◆ **Task brief**:
Summarize the passage on spherical pooling and training in USF in two sentences.

To replace multi-scale backbones like YOLO or UNet, USF implements spherical pooling using the same geodesic neighborhood: \(x_o = f_{pool}(x_k: k \in \mathcal{N}(\mathbf{p}_o))\). Output point positions are controlled by a resolution factor in the position sampler to build a multi-scale pyramid. Since coordinates are fixed per layer for a given camera, all neighborhood structures and geometric measurements are cached after the first forward pass, ensuring zero additional geometric overhead during inference.

Loss & Training

Standard loss functions are used for each downstream task. The core strategy is to replace planar layers with spherical layers while keeping all other training settings identical for fair comparison. Rotation testing is implemented by rotating spherical vectors and resampling.

◆ **Source material**:
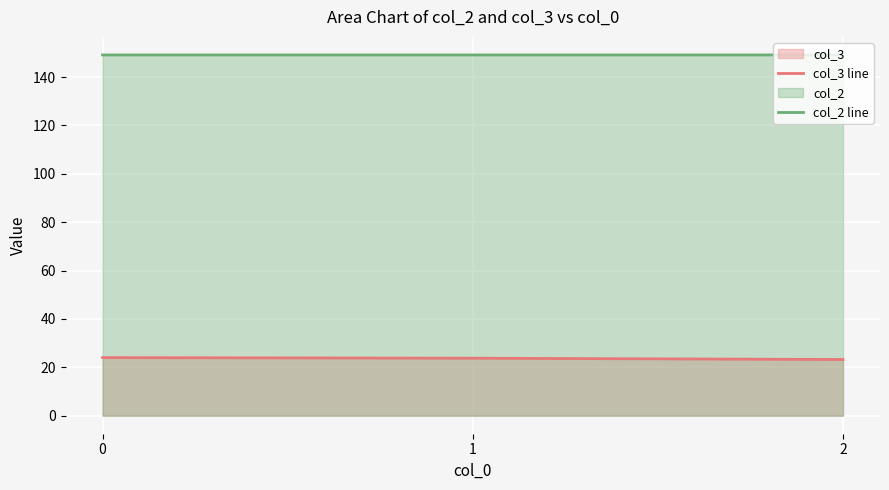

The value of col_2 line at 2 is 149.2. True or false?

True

--

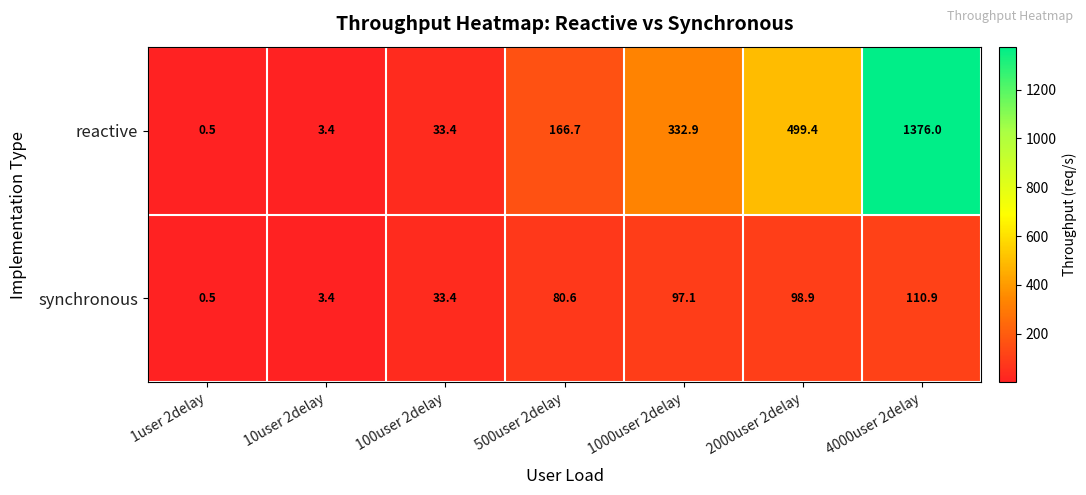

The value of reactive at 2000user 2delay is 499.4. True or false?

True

◆ **Response to the task**:
USF replaces multi-scale backbones such as YOLO or UNet with spherical pooling over a geodesic neighborhood, using a resolution factor in the position sampler to build a multi-scale pyramid and caching neighborhood structures and geometric measurements after the first forward pass so inference has no extra geometric overhead. For training, standard task losses are used and only planar layers are swapped for spherical ones, with all other settings kept identical, while rotation testing rotates spherical vectors and resamples.